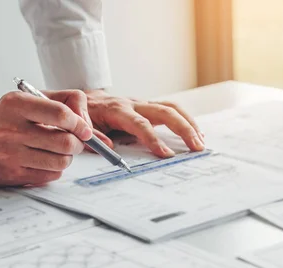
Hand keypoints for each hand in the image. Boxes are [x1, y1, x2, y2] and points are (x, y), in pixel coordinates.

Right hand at [0, 91, 92, 186]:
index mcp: (16, 105)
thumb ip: (66, 104)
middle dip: (77, 143)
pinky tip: (44, 160)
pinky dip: (54, 169)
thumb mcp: (31, 99)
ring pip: (60, 161)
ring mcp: (9, 154)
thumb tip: (92, 129)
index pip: (60, 114)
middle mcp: (10, 130)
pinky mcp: (11, 174)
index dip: (79, 124)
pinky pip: (49, 175)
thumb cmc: (7, 118)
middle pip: (65, 142)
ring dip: (67, 158)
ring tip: (59, 151)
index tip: (84, 129)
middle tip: (74, 141)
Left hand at [84, 89, 204, 156]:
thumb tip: (109, 147)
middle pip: (164, 112)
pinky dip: (185, 121)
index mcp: (117, 110)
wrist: (83, 98)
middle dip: (183, 129)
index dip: (153, 139)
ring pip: (171, 108)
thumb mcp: (81, 125)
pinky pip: (170, 110)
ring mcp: (142, 104)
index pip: (139, 124)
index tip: (166, 154)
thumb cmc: (83, 114)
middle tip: (196, 147)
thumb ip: (93, 136)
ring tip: (201, 141)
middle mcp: (133, 104)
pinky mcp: (147, 107)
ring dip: (189, 124)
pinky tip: (195, 133)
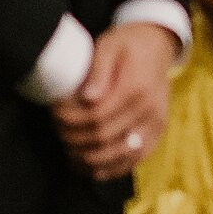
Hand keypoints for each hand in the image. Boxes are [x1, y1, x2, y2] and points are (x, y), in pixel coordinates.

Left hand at [53, 22, 178, 179]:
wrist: (158, 46)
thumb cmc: (128, 44)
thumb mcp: (109, 46)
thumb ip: (98, 70)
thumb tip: (88, 97)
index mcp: (137, 88)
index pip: (97, 116)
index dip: (70, 121)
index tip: (54, 115)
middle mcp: (150, 109)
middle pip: (104, 137)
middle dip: (74, 139)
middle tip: (57, 131)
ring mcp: (156, 123)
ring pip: (121, 155)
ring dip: (90, 159)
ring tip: (69, 150)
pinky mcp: (158, 132)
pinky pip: (136, 158)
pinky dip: (113, 168)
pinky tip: (92, 168)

### What to produce
With pictures left out, extract the lines from the one containing "thumb tip: (109, 147)" to the end of the material above, both included, exactly as written.

### Answer
thumb tip: (109, 147)
middle pip: (164, 112)
pinky dip: (185, 121)
index mcp: (117, 110)
wrist: (83, 98)
middle dip: (183, 129)
index dip: (153, 139)
ring pip: (171, 108)
thumb mcp: (81, 125)
pinky pip: (170, 110)
ring mcp: (142, 104)
index pip: (139, 124)
index tip: (166, 154)
thumb cmc: (83, 114)
middle tip: (196, 147)
thumb ip: (93, 136)
ring tip: (201, 141)
middle mcp: (133, 104)
pinky mcp: (147, 107)
ring dip: (189, 124)
pinky tip: (195, 133)
Hand keypoints for each hand in the image. Boxes are [x1, y1, x2, y2] and points are (x, y), in pixel coordinates.

Left hand at [53, 22, 178, 179]:
wrist: (158, 46)
thumb cmc: (128, 44)
thumb mcp: (109, 46)
thumb ip: (98, 70)
thumb tip: (88, 97)
index mcp: (137, 88)
index pip: (97, 116)
index dip: (70, 121)
index tip: (54, 115)
middle mcp: (150, 109)
middle pip: (104, 137)
middle dip: (74, 139)
middle tip: (57, 131)
ring mcp: (156, 123)
ring pip: (121, 155)
ring dip: (90, 159)
ring tip: (69, 150)
pinky mcp: (158, 132)
pinky pip: (136, 158)
pinky dip: (113, 168)
pinky tip: (92, 168)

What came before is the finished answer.